No reactive Fūinjutsu.

"Strange. Either they were deactivated in the raid... or hidden even from chakra scanners."

That alone meant Uzumaki High-Class Seals. Hidden in plain sight. Invisible to the naked eye. It was one of their trademark defenses—layered concealment arrays that only responded to very specific triggers.

He knelt near one of the fallen keystones and slowly brushed dust off with a gloved hand.

And then—

There it was.

A seal.

Not glowing.

Not active.

Just engraved into the stone, faintly... like etching on titanium.

"Huh... not the style I know," he muttered.

The clone began brushing off more surface debris, and as he did—more and more seals began to emerge.

One.

Five.

Fifteen.

Dozens.

Some spiraled into the next like recursive algorithms. Others were compact cubes of glyph clusters, nested inside one another like data encryption. And some weren't even linear—they looped in geometric patterns that made the eye twitch.

Seijuro's clone's brow furrowed deeply.

"Okay... what the hell is this?"

He reached into his pouch and pulled out a sealing journal, flipping open to a page covered in comparison charts.

He scanned the glyphs again... and paused.

These weren't the seals he'd learned. They were... but they were being used differently.

A good way to explain it: his sealing language was Java, while the one he was looking at now was Python. They were both coding languages—quite similar to each other.

This was proving to be a burden. He hadn't fully learned the Uzumaki clan sealing style—like sure, he got one thing or two from Kushina, but it wasn't much.

It was like knowing the ABCs and now being forced to learn the language from just knowing the alphabet and basic words.

Worse still—he found no chakra output requirement notation anywhere. Most seals had clear intake/output lines. These didn't.

"They operate on a different logic set entirely... almost like... compiled commands instead of run-time formations," he whispered.

That meant the seals weren't just dormant—they were pre-executed. Waiting for input they were told to expect decades ago.

And that input?

Probably no longer existed.

Still...

He squatted and began decoding, piece by piece. The strokes weren't just characters—they were instructions. Some pointed to memory calls. Others resembled recursive loops. A few even had "interface" markings—seals that connected to other seals.

"A whole seal network... beneath the city...?" he muttered.

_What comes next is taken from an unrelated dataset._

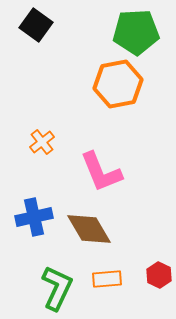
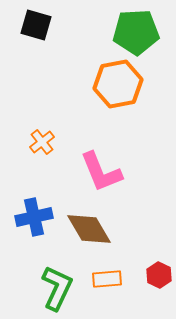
black square: rotated 20 degrees counterclockwise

In coding terms, the seal he saw probably looked something like this:

IF intruder ≠ Uzumaki → NULL return / backlash

There was also some other stuff being used—loop, return, and so on—alongside a self-destruct sequence. If the wrong code got entered too many times, all the knowledge in there would be burned away.

Looking at the challenging words, a smile made itself known to his lips.

This was fun.

The clone sat cross-legged, unrolled a scroll, and began sketching what he saw—slowly drawing connections, mapping dependencies.

"This will take a while..."

He knew it would. Yet something so difficult had him excited. It was time for him to learn a brand new language—and use that shit to open this door.

Once that was done, he could get his treasure.

How fun.

The thrill of this made this even more fun.